Pettersson’s two-way play has his head coach gushing. Bruce Boudreau has coached some of the game’s best players and Pettersson’s drive stands out.
“It’s right up there with Nick Backstrom’s,” Boudreau said, comparing Pettersson with his old No. 1 centre in Washington.
“It’s funny you asked that because I was trying to compare in my head, the effort that Petey is playing with and that’s the guy that I came up with talking to my wife yesterday about it. He wants to win. He wants to compete. He wants to do it all. And he does it in a quiet manner, but it’s a very positive manner.”
Interesting that it was another Swede Boudreau thought of as a comparison point.
“I asked Patrick (Allvin) that the other day.
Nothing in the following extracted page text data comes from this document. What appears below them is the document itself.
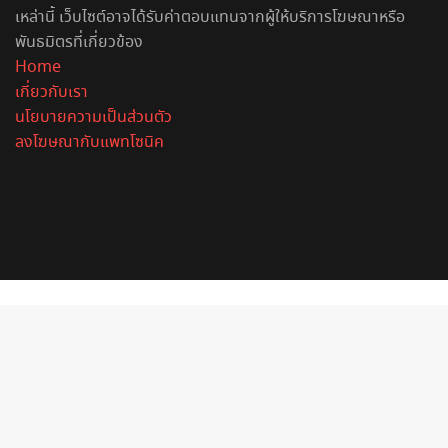
เหล่านี้ เว็บไซต์อาจได้รับค่าตอบแทนจากผู้ให้บริการโฆษณาหรือ
พันธมิตรที่เกี่ยวข้อง
Home
เกี่ยวกับเรา
นโยบายความเป็นส่วนตัว
ลงโฆษณากับแพทโซนิค
Facebook
X
YouTube
Instagram
Spotify
Back
to
top
button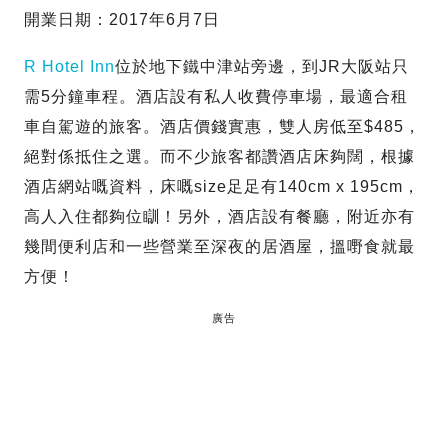
開業日期：2017年6月7日
R Hotel Inn
位於地下鐵中津站旁邊，到JR大阪站只
需5分鐘車程。酒店設有私人收費停車場，最適合租
車自駕遊的旅客。酒店價錢實惠，雙人房低至$485，
絕對係抵住之選。而不少旅客都讚酒店床夠闊，根據
酒店網站嘅資料，床嘅size足足有140cm x 195cm，
高人入住都夠位瞓！另外，酒店設有餐廳，附近亦有
幾間便利店和一些營業至深夜的居酒屋，搵嘢食就最
方便！
廣告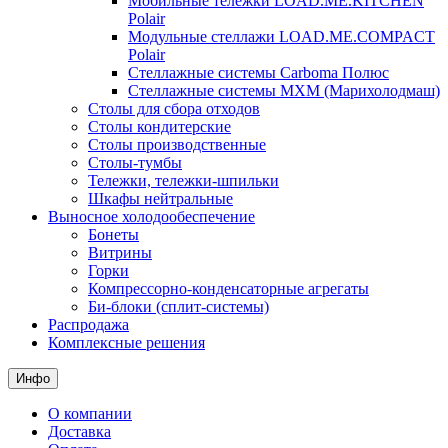
Мобильные тележки LOAD.ME.KITCHEN
Polair
Модульные стеллажи LOAD.ME.COMPACT
Polair
Стеллажные системы Carboma Полюс
Стеллажные системы МХМ (Марихолодмаш)
Столы для сбора отходов
Столы кондитерские
Столы производственные
Столы-тумбы
Тележки, тележки-шпильки
Шкафы нейтральные
Выносное холодообеспечение
Бонеты
Витрины
Горки
Компрессорно-конденсаторные агрегаты
Би-блоки (сплит-системы)
Распродажа
Комплексные решения
Инфо
О компании
Доставка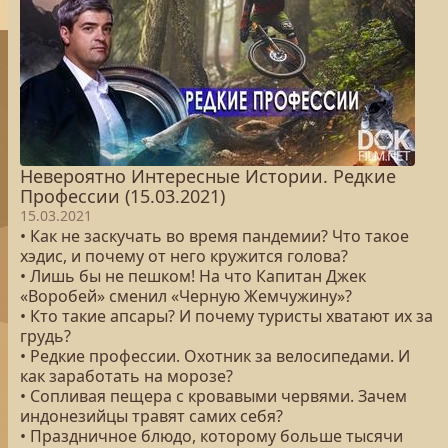
Невероятно Интересные Истории. Редкие
Профессии (15.03.2021)
15.03.2021
• Как не заскучать во время пандемии? Что такое
хэдис, и почему от него кружится голова?
• Лишь бы не пешком! На что Капитан Джек
«Воробей» сменил «Черную Жемчужину»?
• Кто такие апсары? И почему туристы хватают их за
грудь?
• Редкие профессии. Охотник за велосипедами. И
как заработать на морозе?
• Сопливая пещера с кровавыми червями. Зачем
индонезийцы травят самих себя?
• Праздничное блюдо, которому больше тысячи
I mean they don’t play as much games (in Sweden) when they’re growing up as North Americans do. We think the games are it. They do a lot more practices, so they learn a lot more about the game when they come over here. They know the positioning and because it’s a lot less goalscoring over in Europe than there is here, I would think that they learn the defensive aspect of the game a lot easier than we do.”
It certainly helps that young Swedes get to play professionally against men when they’re 18, as opposed to most Canadians of the same age, who aren’t allowed to take the intermediate step from major junior to the AHL until they’re 20.
“I think that really helps a lot too,” Boudreau said.
Pettersson should be in the conversation for consideration as one of the NHL’s best defensive forwards, he added: “If our penalty killing statistics were any better, I would say he that he would be right up there in the first quarter for the Selke.”
Pettersson went into the off-season on a mission.
“He told me he wanted to get stronger,” Bo Horvat said. “It’s definitely shown out there on the ice, just in winning battles.”
And it’s not just that his line is dominating offensively, it’s the dominance they’ve shown in their defensive zone. Horvat has spent a lot of time killing penalties with Pettersson this season and while the PK was struggling in the early going, it seems to be rounding into form.
“He’s taken a lot of pride in his defensive game too. And I think that’s just taking him to the next level,” Horvat said.
Pettersson’s ferocity stands out most nights and his ability to impose himself physically is the best it’s ever been.
“I feel in the best shape I’ve ever been. I’m always trying to get better every game,” he said.
Oliver Ekman-Larsson has seen many great Swedish players in his time. He considers Pettersson one of them.
“The way he takes care of the puck,” the defenceman said of what stands out most about the centre’s game.
“You can tell Petey takes a lot of pride in the d-zone coverage and all over the ice. Just being around a guy like that every single day, you get a read for a guy. He just wants to get better every single day.”